Britain has secretly blacklisted at least 60 Russian officials implicated in the 2009 prison death of lawyer Sergei Magnitsky, a British media report said Sunday.
The move would replicate a measure taken by the United States in July that prompted the Russian Foreign Ministry to draw up a blacklist of U.S. officials in retaliation.
If the British move is confirmed, it could strain relations after a whistle-stop visit to Russia by Prime Minister David Cameron last month that saw the signing of $340 million in business deals. The visit marked the highest-level British-Russian talks in Moscow since 2006.
The Observer newspaper reported that British officials introduced the blacklist secretly in order not to damage ties between Moscow and London.

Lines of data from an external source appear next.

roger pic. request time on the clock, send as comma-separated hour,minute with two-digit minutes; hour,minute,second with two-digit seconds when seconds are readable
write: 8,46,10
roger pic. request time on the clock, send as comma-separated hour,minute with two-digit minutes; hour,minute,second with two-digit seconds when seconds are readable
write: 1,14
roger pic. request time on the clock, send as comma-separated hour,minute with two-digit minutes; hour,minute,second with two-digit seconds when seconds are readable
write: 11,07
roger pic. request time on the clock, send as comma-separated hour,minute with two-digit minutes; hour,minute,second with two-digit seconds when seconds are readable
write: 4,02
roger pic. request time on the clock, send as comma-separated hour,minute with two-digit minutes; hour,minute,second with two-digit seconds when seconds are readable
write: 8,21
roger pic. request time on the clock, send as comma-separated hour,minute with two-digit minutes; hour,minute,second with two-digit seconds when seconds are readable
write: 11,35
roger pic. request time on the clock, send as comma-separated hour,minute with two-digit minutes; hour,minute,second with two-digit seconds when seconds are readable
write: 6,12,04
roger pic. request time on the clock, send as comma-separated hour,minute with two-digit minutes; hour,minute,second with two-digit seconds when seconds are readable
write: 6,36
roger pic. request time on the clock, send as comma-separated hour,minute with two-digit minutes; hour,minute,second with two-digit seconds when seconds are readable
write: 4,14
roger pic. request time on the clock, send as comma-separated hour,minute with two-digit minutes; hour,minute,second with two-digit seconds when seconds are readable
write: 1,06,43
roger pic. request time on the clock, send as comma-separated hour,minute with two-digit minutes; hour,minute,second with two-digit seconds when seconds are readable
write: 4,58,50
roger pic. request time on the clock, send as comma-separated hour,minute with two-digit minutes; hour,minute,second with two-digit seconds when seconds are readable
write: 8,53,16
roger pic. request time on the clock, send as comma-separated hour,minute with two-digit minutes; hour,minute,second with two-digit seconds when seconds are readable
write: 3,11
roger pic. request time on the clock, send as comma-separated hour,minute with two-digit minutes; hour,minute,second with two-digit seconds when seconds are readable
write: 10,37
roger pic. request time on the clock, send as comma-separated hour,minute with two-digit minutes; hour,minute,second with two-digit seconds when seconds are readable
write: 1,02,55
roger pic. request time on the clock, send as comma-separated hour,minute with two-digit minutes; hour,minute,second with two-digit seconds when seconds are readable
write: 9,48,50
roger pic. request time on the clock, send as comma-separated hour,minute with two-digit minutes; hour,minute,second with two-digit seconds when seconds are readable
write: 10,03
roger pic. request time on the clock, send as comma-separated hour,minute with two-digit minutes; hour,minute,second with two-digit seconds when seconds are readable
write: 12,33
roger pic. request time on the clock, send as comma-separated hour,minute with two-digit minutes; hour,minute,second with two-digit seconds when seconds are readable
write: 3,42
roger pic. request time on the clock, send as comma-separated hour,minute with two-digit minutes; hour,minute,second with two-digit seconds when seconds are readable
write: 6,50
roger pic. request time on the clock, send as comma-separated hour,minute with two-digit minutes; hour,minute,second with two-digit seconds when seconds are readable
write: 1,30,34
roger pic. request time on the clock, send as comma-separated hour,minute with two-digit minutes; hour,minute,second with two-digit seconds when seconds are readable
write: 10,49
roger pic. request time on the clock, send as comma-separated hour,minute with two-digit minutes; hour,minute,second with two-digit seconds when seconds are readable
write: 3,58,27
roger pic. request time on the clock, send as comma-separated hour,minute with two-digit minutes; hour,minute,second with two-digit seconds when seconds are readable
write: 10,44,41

British lawmaker Chris Bryant said the visa ban had been confirmed to him by Immigration Minister Damian Green, the report said. "From conversations with Damian Green I took it that these people would not be welcomed, it seems now as if there is a secret ban on this list of people," Bryant was quoted as saying.
A spokesman for the British Embassy in Moscow did not respond to repeated calls to his cell phone Sunday.
British-Russian relations sank to post-Soviet lows after the 2006 poisoning death of former FSB agent Alexander Litvinenko in London and the Russian government's subsequent refusal to extradite Britain's prime suspect, State Duma Deputy Andrei Lugovoi.
U.S. politicians, including Senator John McCain, have called on the British government to introduce visa bans and asset freezes on officials linked to Magnitsky's death.
Hermitage Capital, the investment fund that employed Magnitsky, said in a statement that the documents revealed by the Observer report show that "a number of government officials and Russian criminals named by Sergei Magnitsky as perpetrators of the $230 million theft have regularly traveled to the U.K. in the last five years."